# First trip to Whistler



## jmatias (Feb 3, 2009)

We are going to Whistler end of this month...DH won a trip for 2 in a golf tourney.

First time for both of us to Whistler, and Canada for that matter.

Any tips/ideas?

Thanks,
Jen


----------



## Karen G (Feb 3, 2009)

Congratulations!  What a nice prize.  Where are you staying? Do you fly into Vancouver and drive up? Be sure your passports are up-to-date. Bring warm clothes. Have a blast!


----------



## T_R_Oglodyte (Feb 4, 2009)

To add to Karen's questions, how long will you be there and do you plan to ski?


----------



## jmatias (Feb 4, 2009)

We won a 6 day stay at The Aspens at Whistler ( condo ) along with 2 tickets on Alaska Air.  DH won the grand prize 

We are flying into Vancouver and several friends recommended to just catch a shuttle to Whistler.

We are planning to ski since this is the first time on a snow trip without our kids and DH and I can actually attempt skiing together.  Plan to sign up for lessons for 1-2 days.

Any tips on snow activities, good restaurants, etc. are good.

Thanks,
Jen


----------



## Bill4728 (Feb 4, 2009)

The Aspens is a nice complex on the mountain just above the "chateau". So you're in Blackcomb / the upper village.  MAP 10 

Most of the year, people ski the upper mountain for good snow. But this time of year there is normally great skiing all the way to the bottom. BUT I've heard this isn't a normal year and you'll have to go to the top for good snow. 

There is a great adult restaurant at the base of blackcomb Monks Grill, (the lodge at the base of blackcomb is more for the young adults). IMHO, the best food is at Umberto  in the Mountainside lodge next to the whistler base (About a 10 minute walk from the base of blackcomb).  

We also really like the music at Irish pub at the base of Whistler in the Pan Pacific.  

You'll have a ball!!

PS look at www.whistlerblackcomb.com for more info


----------



## Karen G (Feb 4, 2009)

jmatias said:


> We are flying into Vancouver and several friends recommended to just catch a shuttle to Whistler.


That's probably a good idea.  Once you get to your resort, you won't really need a car to get around Whistler. They have good bus service all around the village.

We've stayed at the Aspens in the summer time and it's a lovely place. You should have a fantastic time in Whistler.


----------



## Neesie (Feb 4, 2009)

Wow, what a great prize!

We are not skiiers, but took a family trip there in the summer.  All I can say is that the scenery is beautiful and you should bring a fully charged digital camera with plenty of space on your disk.


----------



## Karen G (Feb 4, 2009)

jmatias said:


> Plan to sign up for lessons for 1-2 days.

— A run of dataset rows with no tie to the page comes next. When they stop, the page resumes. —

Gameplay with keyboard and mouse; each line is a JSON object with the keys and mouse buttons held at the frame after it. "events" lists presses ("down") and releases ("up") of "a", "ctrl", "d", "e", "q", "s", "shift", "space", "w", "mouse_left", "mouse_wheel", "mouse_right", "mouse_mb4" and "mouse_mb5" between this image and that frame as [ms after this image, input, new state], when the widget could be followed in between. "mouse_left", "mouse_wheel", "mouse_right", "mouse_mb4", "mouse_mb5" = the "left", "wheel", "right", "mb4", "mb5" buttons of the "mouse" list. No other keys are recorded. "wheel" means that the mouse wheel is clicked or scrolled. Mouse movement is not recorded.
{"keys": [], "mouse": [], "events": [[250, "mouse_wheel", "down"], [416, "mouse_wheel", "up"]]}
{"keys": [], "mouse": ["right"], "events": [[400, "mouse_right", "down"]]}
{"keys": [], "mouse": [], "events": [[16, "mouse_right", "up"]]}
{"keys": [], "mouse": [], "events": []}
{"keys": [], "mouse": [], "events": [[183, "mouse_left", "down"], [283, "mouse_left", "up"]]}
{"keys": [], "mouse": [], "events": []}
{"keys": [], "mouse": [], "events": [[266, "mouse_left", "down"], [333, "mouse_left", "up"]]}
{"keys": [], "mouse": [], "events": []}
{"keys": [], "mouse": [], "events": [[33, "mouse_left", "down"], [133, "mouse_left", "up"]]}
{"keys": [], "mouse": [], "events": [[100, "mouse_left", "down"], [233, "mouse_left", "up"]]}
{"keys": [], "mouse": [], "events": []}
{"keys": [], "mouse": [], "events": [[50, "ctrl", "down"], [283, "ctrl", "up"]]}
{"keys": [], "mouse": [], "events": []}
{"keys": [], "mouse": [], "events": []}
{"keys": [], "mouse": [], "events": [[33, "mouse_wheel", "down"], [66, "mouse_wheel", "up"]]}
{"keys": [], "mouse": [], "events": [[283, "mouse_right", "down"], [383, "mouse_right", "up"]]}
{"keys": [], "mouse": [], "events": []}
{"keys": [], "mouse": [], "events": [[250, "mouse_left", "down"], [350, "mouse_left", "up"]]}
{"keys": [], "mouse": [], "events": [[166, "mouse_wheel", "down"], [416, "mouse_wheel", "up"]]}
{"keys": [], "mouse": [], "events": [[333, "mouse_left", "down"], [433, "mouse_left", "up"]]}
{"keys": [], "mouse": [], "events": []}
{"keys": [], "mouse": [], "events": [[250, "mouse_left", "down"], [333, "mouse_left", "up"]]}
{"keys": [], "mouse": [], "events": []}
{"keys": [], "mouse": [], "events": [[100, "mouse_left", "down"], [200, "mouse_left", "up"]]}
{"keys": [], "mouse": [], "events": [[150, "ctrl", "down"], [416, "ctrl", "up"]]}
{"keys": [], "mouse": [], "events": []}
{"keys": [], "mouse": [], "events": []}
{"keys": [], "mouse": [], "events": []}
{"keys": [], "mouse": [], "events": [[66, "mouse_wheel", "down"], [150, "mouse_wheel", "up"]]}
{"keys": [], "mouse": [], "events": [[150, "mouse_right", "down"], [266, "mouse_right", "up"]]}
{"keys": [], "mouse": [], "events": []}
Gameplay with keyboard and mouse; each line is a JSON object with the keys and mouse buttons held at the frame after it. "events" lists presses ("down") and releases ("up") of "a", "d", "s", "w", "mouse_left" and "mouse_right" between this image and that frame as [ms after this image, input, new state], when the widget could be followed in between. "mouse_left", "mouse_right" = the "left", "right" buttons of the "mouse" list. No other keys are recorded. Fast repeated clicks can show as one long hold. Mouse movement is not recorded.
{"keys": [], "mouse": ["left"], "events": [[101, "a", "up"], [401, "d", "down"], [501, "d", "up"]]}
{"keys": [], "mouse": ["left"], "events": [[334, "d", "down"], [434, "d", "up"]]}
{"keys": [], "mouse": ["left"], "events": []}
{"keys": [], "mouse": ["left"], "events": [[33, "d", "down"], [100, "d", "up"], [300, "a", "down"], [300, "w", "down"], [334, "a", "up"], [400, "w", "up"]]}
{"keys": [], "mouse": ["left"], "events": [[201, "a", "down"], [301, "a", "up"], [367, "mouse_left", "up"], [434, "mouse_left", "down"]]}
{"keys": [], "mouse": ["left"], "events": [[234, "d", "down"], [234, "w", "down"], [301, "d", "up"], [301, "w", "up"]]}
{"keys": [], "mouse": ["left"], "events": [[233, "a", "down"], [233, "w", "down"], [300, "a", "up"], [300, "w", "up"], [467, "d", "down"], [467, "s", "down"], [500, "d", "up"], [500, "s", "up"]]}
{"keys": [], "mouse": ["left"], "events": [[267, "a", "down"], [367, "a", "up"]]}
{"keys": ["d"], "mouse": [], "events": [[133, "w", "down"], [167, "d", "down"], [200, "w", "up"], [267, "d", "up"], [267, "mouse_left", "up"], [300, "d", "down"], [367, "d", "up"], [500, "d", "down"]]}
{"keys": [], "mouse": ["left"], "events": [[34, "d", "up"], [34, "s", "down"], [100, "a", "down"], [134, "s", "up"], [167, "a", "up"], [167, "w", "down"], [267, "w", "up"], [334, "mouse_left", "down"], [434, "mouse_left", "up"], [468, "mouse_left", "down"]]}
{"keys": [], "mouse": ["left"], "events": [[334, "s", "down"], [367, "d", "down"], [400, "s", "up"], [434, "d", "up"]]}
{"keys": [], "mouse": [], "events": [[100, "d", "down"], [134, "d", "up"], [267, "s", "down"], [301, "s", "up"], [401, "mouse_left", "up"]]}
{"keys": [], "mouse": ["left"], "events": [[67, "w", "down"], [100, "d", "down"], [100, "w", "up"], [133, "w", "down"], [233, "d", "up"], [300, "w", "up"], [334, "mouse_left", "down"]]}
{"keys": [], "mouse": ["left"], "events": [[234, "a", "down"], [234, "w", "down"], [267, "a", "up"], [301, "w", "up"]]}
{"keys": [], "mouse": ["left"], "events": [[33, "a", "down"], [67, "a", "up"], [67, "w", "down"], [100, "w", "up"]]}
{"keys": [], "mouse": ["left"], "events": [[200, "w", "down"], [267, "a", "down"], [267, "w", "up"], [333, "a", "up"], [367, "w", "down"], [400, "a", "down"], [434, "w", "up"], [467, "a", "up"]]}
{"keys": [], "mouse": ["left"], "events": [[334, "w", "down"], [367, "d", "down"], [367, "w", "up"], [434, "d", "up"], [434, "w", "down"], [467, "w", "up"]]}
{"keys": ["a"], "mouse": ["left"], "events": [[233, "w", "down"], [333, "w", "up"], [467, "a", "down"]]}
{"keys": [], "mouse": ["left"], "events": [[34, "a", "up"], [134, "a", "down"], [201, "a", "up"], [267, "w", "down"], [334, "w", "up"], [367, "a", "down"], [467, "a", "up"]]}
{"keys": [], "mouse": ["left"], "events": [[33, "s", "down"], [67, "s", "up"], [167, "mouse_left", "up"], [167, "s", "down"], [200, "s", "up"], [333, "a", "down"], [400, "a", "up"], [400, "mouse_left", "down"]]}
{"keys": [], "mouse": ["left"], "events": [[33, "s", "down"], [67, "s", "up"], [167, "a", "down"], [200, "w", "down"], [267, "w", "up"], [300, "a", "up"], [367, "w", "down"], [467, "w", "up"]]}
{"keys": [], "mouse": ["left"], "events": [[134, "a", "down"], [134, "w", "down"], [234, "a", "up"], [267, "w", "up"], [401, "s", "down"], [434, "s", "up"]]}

I just got an email that has some  discounted ski lessons.   Maybe this would be of some interest to you.


----------



## Corman (Feb 4, 2009)

jmatias said:


> We won a 6 day stay at The Aspens at Whistler ( condo ) along with 2 tickets on Alaska Air.  DH won the grand prize
> 
> We are flying into Vancouver and several friends recommended to just catch a shuttle to Whistler.
> 
> ...




On the highway up to whistler you will come across a 7/11 in a town called Squamish and you can purchase discount lift tickets. I believe you can save $11 per ticket. 
We visit whistler often and enjoy eating at MONGOLIE GRILL and also The Keg Steak House. You will  find that whistler has lots of shushi restaurants.


----------



## jmatias (Feb 4, 2009)

Thanks for all the tips!

We are really looking forward to going and really give skiing a good try.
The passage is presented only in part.